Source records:
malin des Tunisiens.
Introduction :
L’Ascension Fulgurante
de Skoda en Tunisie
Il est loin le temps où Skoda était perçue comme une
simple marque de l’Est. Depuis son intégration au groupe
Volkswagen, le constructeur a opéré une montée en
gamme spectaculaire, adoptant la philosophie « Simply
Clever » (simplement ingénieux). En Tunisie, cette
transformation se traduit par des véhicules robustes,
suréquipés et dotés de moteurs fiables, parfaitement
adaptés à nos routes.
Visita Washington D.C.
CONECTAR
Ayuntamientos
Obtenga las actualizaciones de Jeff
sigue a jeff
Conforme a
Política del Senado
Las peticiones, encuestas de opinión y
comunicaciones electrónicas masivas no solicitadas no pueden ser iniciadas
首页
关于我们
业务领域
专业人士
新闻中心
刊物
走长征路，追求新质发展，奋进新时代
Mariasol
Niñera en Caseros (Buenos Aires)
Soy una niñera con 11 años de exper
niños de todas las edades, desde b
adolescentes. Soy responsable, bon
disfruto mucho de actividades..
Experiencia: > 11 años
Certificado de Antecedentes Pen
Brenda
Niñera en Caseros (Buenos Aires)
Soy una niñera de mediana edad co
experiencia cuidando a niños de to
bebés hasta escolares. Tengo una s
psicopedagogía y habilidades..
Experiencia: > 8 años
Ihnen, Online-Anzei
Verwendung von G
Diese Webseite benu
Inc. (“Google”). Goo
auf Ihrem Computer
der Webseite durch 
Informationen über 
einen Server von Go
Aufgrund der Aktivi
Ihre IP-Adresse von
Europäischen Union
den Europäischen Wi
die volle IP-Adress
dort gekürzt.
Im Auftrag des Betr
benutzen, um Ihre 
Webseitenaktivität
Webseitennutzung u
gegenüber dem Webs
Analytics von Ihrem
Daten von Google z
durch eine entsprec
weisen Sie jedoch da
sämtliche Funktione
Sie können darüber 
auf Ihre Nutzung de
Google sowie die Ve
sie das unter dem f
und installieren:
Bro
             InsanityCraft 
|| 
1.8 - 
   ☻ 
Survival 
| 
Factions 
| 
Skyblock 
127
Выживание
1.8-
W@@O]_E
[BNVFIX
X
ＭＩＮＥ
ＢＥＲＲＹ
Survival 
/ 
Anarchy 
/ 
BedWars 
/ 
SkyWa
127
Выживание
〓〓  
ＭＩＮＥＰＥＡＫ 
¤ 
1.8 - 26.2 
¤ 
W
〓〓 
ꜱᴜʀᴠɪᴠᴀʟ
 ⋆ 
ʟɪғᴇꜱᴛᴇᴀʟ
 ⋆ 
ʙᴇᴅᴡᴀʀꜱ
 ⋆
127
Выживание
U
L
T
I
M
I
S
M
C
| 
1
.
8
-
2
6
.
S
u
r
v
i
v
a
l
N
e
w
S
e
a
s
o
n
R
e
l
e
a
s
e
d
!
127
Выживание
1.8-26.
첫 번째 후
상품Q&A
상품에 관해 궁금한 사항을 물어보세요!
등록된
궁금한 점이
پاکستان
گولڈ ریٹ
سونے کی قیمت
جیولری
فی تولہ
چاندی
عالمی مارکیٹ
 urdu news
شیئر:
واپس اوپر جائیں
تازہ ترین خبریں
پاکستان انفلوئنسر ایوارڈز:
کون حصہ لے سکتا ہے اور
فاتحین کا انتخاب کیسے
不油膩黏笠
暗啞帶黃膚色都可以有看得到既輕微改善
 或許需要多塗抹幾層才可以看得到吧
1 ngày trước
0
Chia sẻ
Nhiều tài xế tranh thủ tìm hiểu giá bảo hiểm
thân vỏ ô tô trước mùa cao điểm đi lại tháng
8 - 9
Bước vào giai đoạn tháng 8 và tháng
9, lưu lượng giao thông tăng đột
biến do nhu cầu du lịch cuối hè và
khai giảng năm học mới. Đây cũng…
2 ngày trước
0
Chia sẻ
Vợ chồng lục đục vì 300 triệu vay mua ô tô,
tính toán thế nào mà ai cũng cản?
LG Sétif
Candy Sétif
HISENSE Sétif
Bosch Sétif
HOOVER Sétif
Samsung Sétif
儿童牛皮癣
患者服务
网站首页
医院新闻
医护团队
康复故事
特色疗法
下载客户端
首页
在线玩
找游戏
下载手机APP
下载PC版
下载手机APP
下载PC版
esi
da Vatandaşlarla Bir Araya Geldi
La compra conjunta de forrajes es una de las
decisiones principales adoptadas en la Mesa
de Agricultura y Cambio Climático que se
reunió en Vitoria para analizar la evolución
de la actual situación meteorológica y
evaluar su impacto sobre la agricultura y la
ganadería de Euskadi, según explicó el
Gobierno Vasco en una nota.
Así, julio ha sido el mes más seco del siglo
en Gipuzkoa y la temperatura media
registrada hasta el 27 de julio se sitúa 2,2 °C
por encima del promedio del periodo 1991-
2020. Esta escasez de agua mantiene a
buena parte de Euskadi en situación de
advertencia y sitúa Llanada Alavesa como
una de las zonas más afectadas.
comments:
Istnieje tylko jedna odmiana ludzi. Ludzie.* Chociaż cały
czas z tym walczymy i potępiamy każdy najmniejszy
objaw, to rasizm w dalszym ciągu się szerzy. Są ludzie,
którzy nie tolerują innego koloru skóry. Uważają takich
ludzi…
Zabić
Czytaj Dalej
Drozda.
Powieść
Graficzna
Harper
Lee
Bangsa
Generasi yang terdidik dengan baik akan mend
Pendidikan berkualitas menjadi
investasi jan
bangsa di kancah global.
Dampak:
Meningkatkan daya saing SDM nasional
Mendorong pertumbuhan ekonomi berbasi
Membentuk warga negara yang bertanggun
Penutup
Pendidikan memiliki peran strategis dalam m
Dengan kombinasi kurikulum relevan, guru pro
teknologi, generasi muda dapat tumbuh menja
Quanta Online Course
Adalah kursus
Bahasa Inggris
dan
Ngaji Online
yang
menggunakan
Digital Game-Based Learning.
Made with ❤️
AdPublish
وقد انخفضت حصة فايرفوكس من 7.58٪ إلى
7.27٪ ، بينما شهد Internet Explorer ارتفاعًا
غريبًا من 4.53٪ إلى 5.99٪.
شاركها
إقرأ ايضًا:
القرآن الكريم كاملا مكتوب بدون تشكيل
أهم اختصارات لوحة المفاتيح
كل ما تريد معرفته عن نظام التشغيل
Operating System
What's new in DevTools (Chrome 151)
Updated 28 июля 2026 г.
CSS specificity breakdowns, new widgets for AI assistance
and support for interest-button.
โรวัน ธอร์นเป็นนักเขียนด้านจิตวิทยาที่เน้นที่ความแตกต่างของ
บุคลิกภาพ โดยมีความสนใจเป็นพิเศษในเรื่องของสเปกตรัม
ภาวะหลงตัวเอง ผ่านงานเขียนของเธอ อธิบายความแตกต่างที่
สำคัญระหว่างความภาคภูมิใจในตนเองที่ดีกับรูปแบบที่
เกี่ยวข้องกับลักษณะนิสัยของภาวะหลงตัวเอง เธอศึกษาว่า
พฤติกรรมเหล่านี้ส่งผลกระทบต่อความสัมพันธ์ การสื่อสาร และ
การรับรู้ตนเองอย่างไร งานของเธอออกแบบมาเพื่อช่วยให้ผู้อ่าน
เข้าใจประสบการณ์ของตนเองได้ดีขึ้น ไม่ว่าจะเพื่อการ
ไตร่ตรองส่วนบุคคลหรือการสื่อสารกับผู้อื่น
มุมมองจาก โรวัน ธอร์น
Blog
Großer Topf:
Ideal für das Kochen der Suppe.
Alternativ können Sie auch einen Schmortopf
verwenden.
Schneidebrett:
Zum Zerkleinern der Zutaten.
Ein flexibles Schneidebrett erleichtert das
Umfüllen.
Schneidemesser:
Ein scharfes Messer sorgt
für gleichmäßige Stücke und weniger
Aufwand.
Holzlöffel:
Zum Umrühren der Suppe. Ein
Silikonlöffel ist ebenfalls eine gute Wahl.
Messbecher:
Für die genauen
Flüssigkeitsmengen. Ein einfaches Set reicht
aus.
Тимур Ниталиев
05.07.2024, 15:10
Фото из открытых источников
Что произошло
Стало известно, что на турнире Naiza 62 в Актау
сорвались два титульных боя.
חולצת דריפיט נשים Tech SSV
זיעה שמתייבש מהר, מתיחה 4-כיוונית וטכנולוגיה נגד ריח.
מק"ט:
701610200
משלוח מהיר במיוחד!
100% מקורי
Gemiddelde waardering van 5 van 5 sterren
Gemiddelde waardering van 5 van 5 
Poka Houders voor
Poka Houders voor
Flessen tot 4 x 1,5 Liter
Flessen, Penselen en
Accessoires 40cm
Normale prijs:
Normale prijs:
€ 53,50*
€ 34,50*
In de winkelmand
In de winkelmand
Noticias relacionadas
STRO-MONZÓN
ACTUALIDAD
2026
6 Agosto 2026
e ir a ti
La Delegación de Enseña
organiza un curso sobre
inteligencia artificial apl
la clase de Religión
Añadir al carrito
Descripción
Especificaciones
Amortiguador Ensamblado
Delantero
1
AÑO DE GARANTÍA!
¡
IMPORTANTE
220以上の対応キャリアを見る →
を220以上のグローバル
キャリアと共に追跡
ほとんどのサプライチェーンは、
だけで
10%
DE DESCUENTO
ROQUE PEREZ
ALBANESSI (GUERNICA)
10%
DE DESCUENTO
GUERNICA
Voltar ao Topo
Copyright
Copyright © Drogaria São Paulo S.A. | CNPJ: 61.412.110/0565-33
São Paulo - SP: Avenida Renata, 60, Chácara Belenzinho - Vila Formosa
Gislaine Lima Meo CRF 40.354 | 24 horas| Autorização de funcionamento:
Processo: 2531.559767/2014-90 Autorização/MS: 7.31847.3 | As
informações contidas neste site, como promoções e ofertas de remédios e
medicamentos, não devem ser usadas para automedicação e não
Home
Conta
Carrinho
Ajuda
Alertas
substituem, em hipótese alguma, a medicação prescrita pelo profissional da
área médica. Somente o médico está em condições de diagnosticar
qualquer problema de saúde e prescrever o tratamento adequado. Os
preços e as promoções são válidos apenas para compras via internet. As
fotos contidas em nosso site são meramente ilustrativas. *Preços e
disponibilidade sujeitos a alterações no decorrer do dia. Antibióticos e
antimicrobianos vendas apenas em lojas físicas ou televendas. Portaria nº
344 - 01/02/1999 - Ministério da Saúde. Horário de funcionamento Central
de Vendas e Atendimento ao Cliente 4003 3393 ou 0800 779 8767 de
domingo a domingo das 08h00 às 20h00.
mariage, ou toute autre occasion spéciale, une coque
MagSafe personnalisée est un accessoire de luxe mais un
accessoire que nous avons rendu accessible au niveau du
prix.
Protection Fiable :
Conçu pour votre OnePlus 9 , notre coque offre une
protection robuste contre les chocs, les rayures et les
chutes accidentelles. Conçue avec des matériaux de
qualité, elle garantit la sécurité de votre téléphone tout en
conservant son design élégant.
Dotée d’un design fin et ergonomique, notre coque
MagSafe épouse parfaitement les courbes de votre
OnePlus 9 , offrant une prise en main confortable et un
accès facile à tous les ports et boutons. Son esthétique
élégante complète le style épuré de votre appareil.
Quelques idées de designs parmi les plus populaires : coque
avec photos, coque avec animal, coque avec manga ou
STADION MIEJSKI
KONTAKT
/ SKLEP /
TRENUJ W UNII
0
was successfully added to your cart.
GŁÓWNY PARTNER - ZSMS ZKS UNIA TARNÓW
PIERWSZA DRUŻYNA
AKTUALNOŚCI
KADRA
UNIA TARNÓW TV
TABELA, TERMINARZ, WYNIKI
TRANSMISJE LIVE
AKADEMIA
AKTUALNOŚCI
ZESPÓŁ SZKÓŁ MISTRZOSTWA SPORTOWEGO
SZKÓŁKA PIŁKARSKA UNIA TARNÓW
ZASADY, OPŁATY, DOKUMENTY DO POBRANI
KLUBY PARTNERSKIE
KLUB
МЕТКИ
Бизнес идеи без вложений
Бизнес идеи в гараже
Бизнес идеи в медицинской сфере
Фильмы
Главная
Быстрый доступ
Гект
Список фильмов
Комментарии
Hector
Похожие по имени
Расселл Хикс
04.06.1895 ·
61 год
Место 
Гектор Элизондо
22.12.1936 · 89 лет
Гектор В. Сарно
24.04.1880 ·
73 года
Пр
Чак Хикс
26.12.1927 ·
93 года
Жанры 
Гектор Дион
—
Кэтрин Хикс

Work request:
The expected answer is an exact copy of the lines above, beginning at the line with "niños de todas las edades, desde b" and ending at the line with "reunió en Vitoria para analizar la evolución", with both ends in.

Response for this exercise:
niños de todas las edades, desde b
adolescentes. Soy responsable, bon
disfruto mucho de actividades..
Experiencia: > 11 años
Certificado de Antecedentes Pen
Brenda
Niñera en Caseros (Buenos Aires)
Soy una niñera de mediana edad co
experiencia cuidando a niños de to
bebés hasta escolares. Tengo una s
psicopedagogía y habilidades..
Experiencia: > 8 años
Ihnen, Online-Anzei
Verwendung von G
Diese Webseite benu
Inc. (“Google”). Goo
auf Ihrem Computer
der Webseite durch 
Informationen über 
einen Server von Go
Aufgrund der Aktivi
Ihre IP-Adresse von
Europäischen Union
den Europäischen Wi
die volle IP-Adress
dort gekürzt.
Im Auftrag des Betr
benutzen, um Ihre 
Webseitenaktivität
Webseitennutzung u
gegenüber dem Webs
Analytics von Ihrem
Daten von Google z
durch eine entsprec
weisen Sie jedoch da
sämtliche Funktione
Sie können darüber 
auf Ihre Nutzung de
Google sowie die Ve
sie das unter dem f
und installieren:
Bro
             InsanityCraft 
|| 
1.8 - 
   ☻ 
Survival 
| 
Factions 
| 
Skyblock 
127
Выживание
1.8-
W@@O]_E
[BNVFIX
X
ＭＩＮＥ
ＢＥＲＲＹ
Survival 
/ 
Anarchy 
/ 
BedWars 
/ 
SkyWa
127
Выживание
〓〓  
ＭＩＮＥＰＥＡＫ 
¤ 
1.8 - 26.2 
¤ 
W
〓〓 
ꜱᴜʀᴠɪᴠᴀʟ
 ⋆ 
ʟɪғᴇꜱᴛᴇᴀʟ
 ⋆ 
ʙᴇᴅᴡᴀʀꜱ
 ⋆
127
Выживание
U
L
T
I
M
I
S
M
C
| 
1
.
8
-
2
6
.
S
u
r
v
i
v
a
l
N
e
w
S
e
a
s
o
n
R
e
l
e
a
s
e
d
!
127
Выживание
1.8-26.
첫 번째 후
상품Q&A
상품에 관해 궁금한 사항을 물어보세요!
등록된
궁금한 점이
پاکستان
گولڈ ریٹ
سونے کی قیمت
جیولری
فی تولہ
چاندی
عالمی مارکیٹ
 urdu news
شیئر:
واپس اوپر جائیں
تازہ ترین خبریں
پاکستان انفلوئنسر ایوارڈز:
کون حصہ لے سکتا ہے اور
فاتحین کا انتخاب کیسے
不油膩黏笠
暗啞帶黃膚色都可以有看得到既輕微改善
 或許需要多塗抹幾層才可以看得到吧
1 ngày trước
0
Chia sẻ
Nhiều tài xế tranh thủ tìm hiểu giá bảo hiểm
thân vỏ ô tô trước mùa cao điểm đi lại tháng
8 - 9
Bước vào giai đoạn tháng 8 và tháng
9, lưu lượng giao thông tăng đột
biến do nhu cầu du lịch cuối hè và
khai giảng năm học mới. Đây cũng…
2 ngày trước
0
Chia sẻ
Vợ chồng lục đục vì 300 triệu vay mua ô tô,
tính toán thế nào mà ai cũng cản?
LG Sétif
Candy Sétif
HISENSE Sétif
Bosch Sétif
HOOVER Sétif
Samsung Sétif
儿童牛皮癣
患者服务
网站首页
医院新闻
医护团队
康复故事
特色疗法
下载客户端
首页
在线玩
找游戏
下载手机APP
下载PC版
下载手机APP
下载PC版
esi
da Vatandaşlarla Bir Araya Geldi
La compra conjunta de forrajes es una de las
decisiones principales adoptadas en la Mesa
de Agricultura y Cambio Climático que se
reunió en Vitoria para analizar la evolución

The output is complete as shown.